On Jan. 6, federal authorities arrested husband and wife Carlos Alvarez and Elsa Prieto, professors at Miami’s Florida International University (FIU). Proponents of dialogue between Cubans on both sides of the Florida Straits, the couple frequently take student groups to Cuba. Alvarez, 61, is an associate professor of educational leadership. Prieto, 55, is a coordinator for the university’s counseling program.

Prosecutors accuse the two of providing the Cuban government with information on anti-Cuban organizations in Miami. They are charged with failing to register as agents of a foreign government, and face 10-year jail terms plus fines.

The FBI questioned them in June 2005, but authorities made no moves against them for six months. Now U.S. Magistrate Judge Andrea Simonton has ordered them held without bail because of a presumed risk of flight to Cuba.

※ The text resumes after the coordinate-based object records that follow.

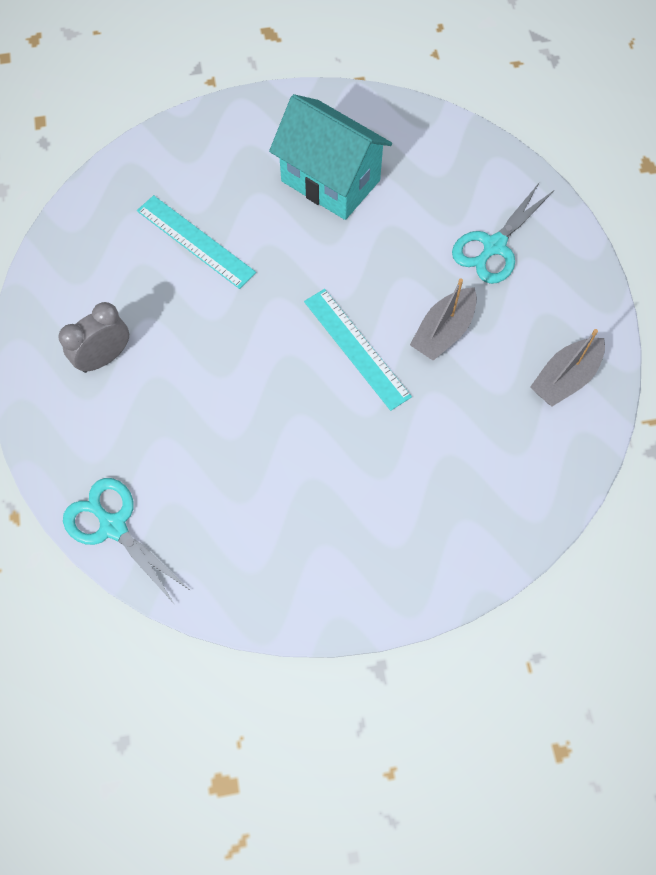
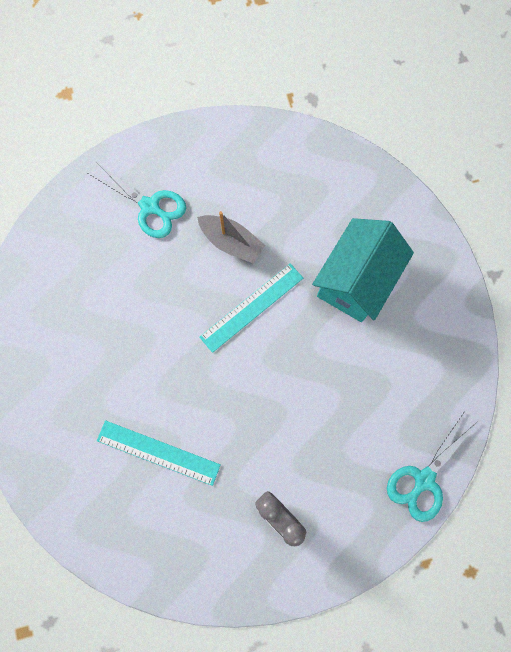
camera: 95 degrees left, 10 degrees up
(195, 241) = (158, 452): turquoise ruler -> turquoise ruler turned 75 degrees clockwise
(330, 181) = (89, 341): turquoise house -> turquoise house (355, 281)
(564, 378) = (263, 156): grey boat -> none

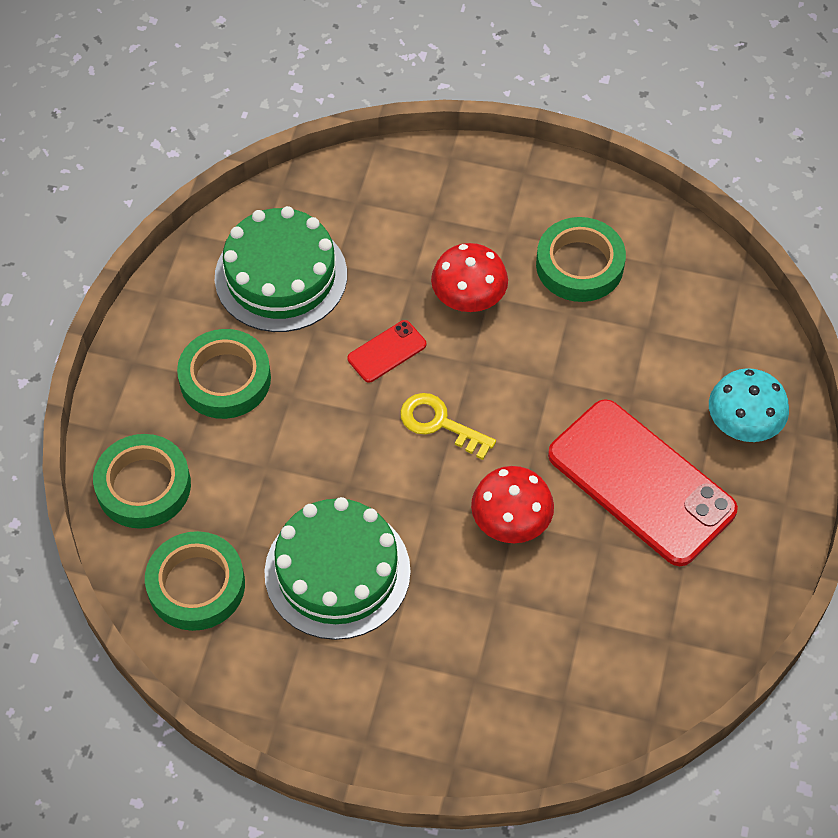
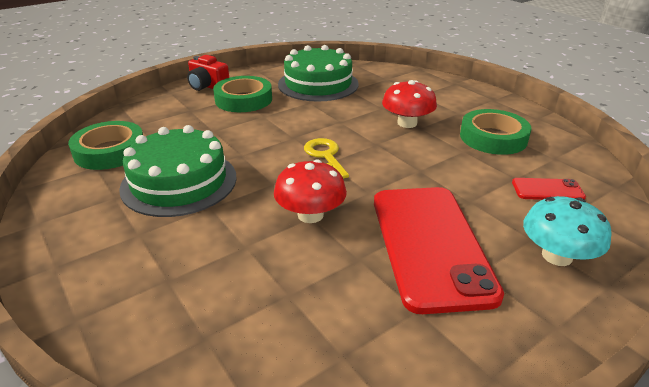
camera: 40 degrees right, 25 degrees down
(139, 381) = (207, 86): none -> red camera
(143, 486) = (152, 112): green tape -> none
(387, 352) = (334, 122): red phone -> red phone (547, 190)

The pair has reportedly been kept in solitary confinement at the Federal Detention Center in Miami. No bail hearing or trial date has been set.

Alvarez and Prieto have five children, and Prieto is responsible for care of her 80-year-old parents.

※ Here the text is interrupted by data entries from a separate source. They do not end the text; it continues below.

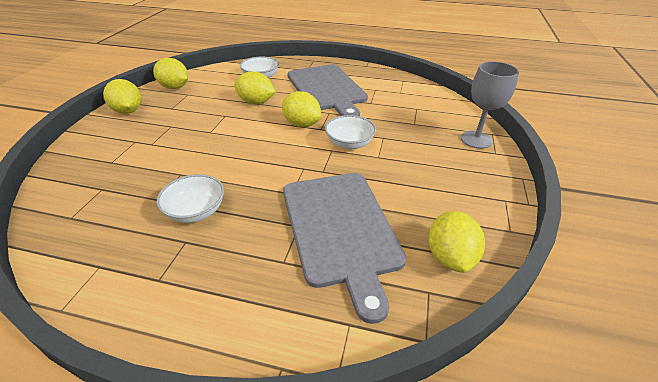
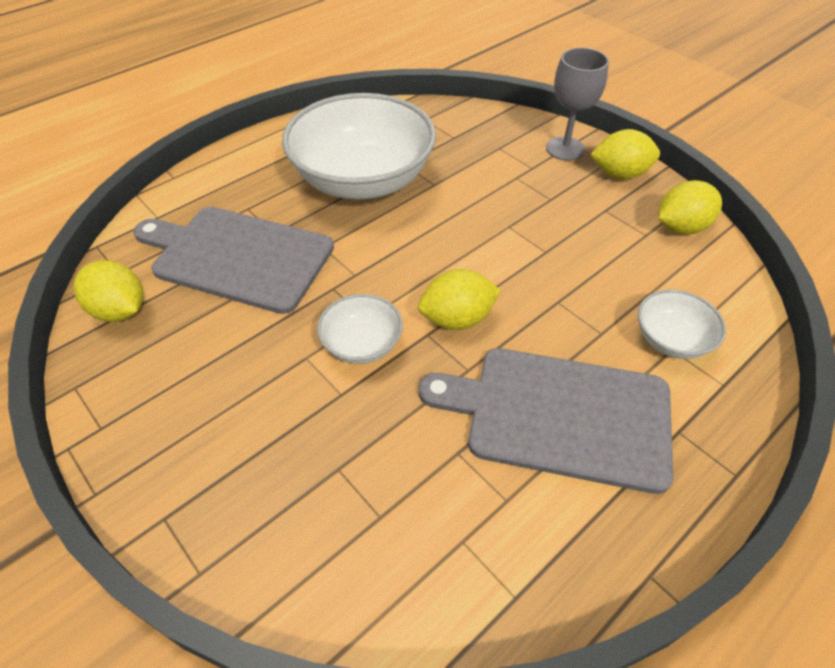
camera: 125 degrees right, 10 degrees up
(196, 211) = (363, 180): white bowl -> white bowl, size x2.21
(256, 102) = (567, 297): yellow lemon -> none
(476, 139) = (214, 524): grey goblet -> grey goblet (565, 149)

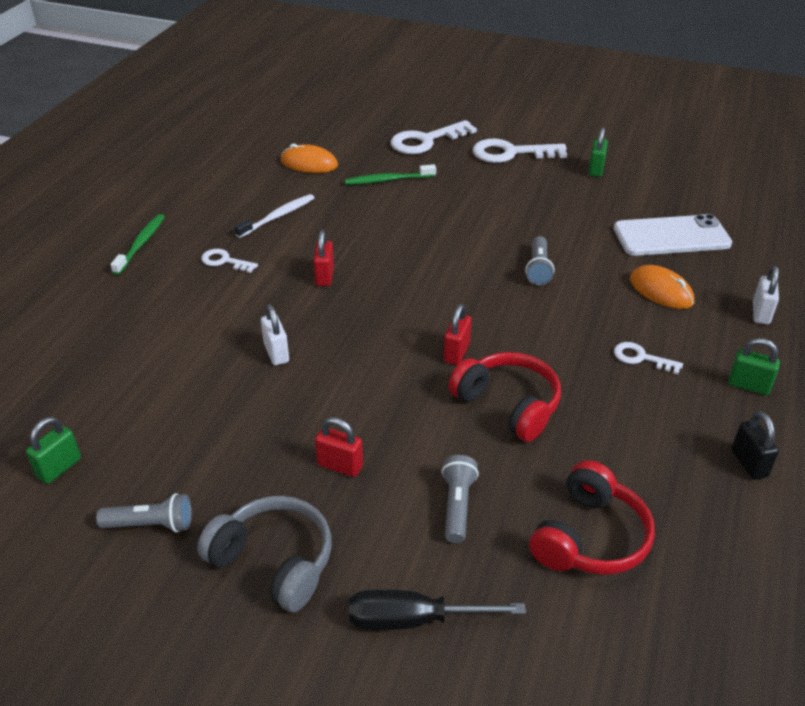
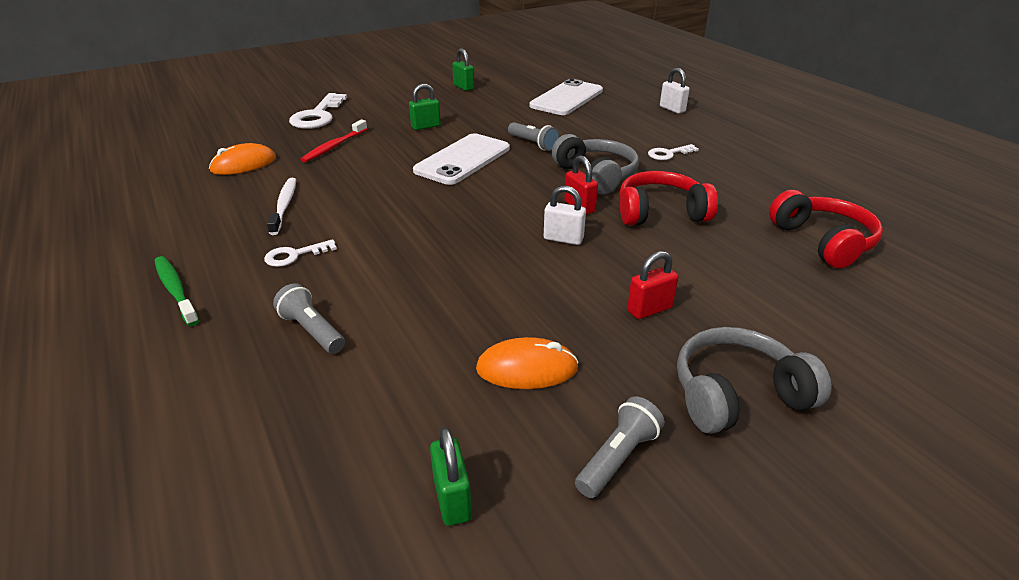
camera: 50 degrees left, 5 degrees down
(276, 353) = (466, 281): white padlock -> white padlock (563, 239)
(324, 276) = (403, 219): red padlock -> none
(388, 180) = (334, 146): green toothbrush -> red toothbrush
(414, 620) = (858, 348): black screwdriver -> none
(454, 250) = (463, 159): none -> white phone
(457, 506) = (747, 277): grey flashlight -> grey flashlight (312, 330)
(511, 153) = (394, 99): white key -> none
(528, 334) = (596, 175): none -> grey headphones
(661, 291) = (613, 122): orange mouse -> orange mouse (527, 368)
(748, 386) = (731, 138): green padlock -> green padlock (426, 126)
(749, 463) = (798, 167): black padlock -> none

Miami news media are feeding an atmosphere of prejudice against the two, terming them “spies” although no evidence has been presented that they communicated military or other government data to Cuba.

Prosecutors say Alvarez confessed to “contacts with the Cuban government.” In a widely publicized comment, prosecutor Alexander Acosta asserted, “Whenever spies transmit any type of information to the Cuban Government, there is danger for the United States.”

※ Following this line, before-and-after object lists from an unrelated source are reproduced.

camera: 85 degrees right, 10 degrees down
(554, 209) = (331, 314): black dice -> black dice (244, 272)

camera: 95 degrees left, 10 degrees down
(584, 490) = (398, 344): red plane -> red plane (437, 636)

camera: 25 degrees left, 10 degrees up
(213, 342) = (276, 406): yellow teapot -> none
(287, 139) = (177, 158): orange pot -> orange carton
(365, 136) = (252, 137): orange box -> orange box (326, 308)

According to a local television station, Acosta said Alvarez “further abused our trust and betrayed our community by coordinating and leading a student exchange program to Cuba, where the opportunity to further manipulate and indoctrinate students was possible.”

Reacting to the charges, FIU Professor Lisandro Perez told the Miami Herald, ‘‘It sort of revives the argument that the talking, the dialogue, the academic exchanges with Cuba, which the so-called left has promoted, should not be supported. … It gives greater ammunition to that argument.”

Alvarez’ lawyer Steven Chaykin noted that the information the couple was dealing with “was at public disposal to anyone in the South Florida community. We have yet to see if one can be labeled an ‘agent’ if their only crime is the exchange of public information, and if so, this becomes a case against the right to freedom of speech.”

Andres Gomez, a Cuba solidarity activist in Miami, believes the arrests are aimed at intimidating moderate Cuban Americans. Also in the mix, he says, are the prosecutor’s political ambitions and a power play at the university by right-wing Cubans.

Gomez says U.S. officials may have made the arrests to placate right-wing Cubans enraged by the jailing of millionaire Santiago Alvarez, a protector of Cuban exile terrorist Luis Posada Carilles, on charges of illegally harboring terrorist weapons.

Miami attorney Amaury Cruz says the U.S. government may be seeking to influence judges presently hearing the appeals of the Cuban Five, suggesting to the judges that “Cuban agents” are ubiquitous in Miami.